Kansas Citians and other visitors will have access to a fuller, more detailed picture of the art produced on this continent when the Nelson-Atkins Museum of Art opens its new American Indian galleries on Nov. 11.
The installation, almost seven years in the making, features 200 objects dating from pre-contact to the present, produced by artists from more than 65 tribal groups in the U.S. and Canada.
At more than 6,100 square feet, it is one of the largest installations of American Indian art in any comprehensive museum in the world.

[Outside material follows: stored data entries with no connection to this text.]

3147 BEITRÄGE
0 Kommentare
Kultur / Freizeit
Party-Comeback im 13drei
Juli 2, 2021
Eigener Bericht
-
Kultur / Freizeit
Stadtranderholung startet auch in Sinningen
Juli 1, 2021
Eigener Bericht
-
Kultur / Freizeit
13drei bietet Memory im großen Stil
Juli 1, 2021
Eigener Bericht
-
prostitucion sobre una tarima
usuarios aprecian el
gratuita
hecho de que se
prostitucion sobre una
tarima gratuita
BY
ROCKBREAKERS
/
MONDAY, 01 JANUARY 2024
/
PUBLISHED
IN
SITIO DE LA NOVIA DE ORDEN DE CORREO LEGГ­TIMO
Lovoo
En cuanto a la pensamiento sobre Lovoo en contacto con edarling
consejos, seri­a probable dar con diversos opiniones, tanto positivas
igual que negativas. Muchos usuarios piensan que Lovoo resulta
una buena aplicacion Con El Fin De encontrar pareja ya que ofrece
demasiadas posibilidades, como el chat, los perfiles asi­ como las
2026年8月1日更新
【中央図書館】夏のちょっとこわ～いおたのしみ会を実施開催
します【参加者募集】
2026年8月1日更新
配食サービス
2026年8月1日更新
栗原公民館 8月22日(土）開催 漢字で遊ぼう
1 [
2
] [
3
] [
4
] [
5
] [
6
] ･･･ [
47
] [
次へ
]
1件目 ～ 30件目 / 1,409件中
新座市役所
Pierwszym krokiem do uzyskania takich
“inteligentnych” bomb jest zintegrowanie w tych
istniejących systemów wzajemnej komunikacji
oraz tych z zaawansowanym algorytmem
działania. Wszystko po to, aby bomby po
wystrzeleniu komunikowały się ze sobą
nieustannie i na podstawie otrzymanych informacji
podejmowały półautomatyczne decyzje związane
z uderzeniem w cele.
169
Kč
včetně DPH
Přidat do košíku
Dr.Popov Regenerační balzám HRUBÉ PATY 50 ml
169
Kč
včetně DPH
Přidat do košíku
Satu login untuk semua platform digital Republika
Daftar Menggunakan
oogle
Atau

The display is studded with stellar objects. Among them are an exquisite 17th-century feast bowl incorporating a carving of a thunderbird’s head at the rim; a dramatic Kwakiutl mask representing the Wild Woman of the Woods; and a Hopi manta dress, subtly banded in dark blue and brown, that would make painter Mark Rothko gasp.

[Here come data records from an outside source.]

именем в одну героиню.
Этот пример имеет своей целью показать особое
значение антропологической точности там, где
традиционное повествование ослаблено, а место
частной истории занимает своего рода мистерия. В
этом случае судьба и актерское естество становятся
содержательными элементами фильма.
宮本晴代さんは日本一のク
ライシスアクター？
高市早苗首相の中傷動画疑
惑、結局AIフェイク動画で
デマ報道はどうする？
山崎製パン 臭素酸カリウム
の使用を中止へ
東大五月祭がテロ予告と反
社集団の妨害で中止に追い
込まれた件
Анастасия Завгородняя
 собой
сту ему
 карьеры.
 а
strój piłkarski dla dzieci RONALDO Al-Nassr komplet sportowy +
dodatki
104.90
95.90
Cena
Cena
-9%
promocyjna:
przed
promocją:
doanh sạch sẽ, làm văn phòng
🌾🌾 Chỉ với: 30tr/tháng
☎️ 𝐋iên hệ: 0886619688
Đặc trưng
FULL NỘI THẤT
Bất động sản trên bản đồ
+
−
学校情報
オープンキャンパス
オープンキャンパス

Occupying three renovated second-floor galleries emptied by the move of modern and contemporary art to the Bloch Building, the project represents the second half of a $17.2 million renovation that presents American and American Indian art in contiguous spaces.
The location has everything to do with what curator Gaylord Torrence and the museum want to convey: that the art of native peoples is “an essential part of our nation’s heritage.”
The variety is overwhelming, from carved pipes and intricately woven baskets, to pottery, clothing and jewelry.
And yes, the display includes totem poles, beaded moccasins and kachina dolls — as well as one of the best feathered headdresses in existence.
The museum’s eagle feather headdress (c. 1875), from the Northern Cheyenne of Montana, is intact. The eagle feather crown incorporates a dense “cap” of raven feathers, visible from the rear. The original 6-foot-long trailer displays stains from its former wearer’s body paint.
The headdress is one of roughly 60 pieces in the installation that were part of the Nelson’s original collection assembled in the early 1930s.
More than half of the works on view have been added over the last several years by Torrence, who joined the museum as founding curator of American Indian art in 2002.
“When I got to the Nelson, I put together a list of objects I wanted in the collection, and I went after them,” he said during a recent tour of the galleries.
Torrence managed to charm some of them away from private collectors and dealers, such as Ned Jalbert, from Westborough, Mass., who made a gift to the museum of a rare Ojibwa buffalo skin coat embellished with painted and embroidered designs.
Others, such as the entrancing mid-19th century Arikara shield painted with a visionary image of a buffalo, he purchased with funds from the Donald D. Jones Fund for American Indian Art. The fund was “critical to building the collection,” Torrence said.
Donald D. “Casey” Jones, a staff member and editor at The Kansas City Star and Times for more than 40 years, also left his American Indian art collection to the Nelson. Fifteen objects he collected appear in the installation, including a striking red Tlingit tunic emblazoned with a beaded clan crest image of woodworms. In addition to gifts and purchases, the installation features roughly two dozen loans from individuals and institutions. Nerman Museum director Bruce Hartman lent the oldest items in the installation — a pair of flint ceremonial blades (2500-1500 BCE) from Pettis County, Mo.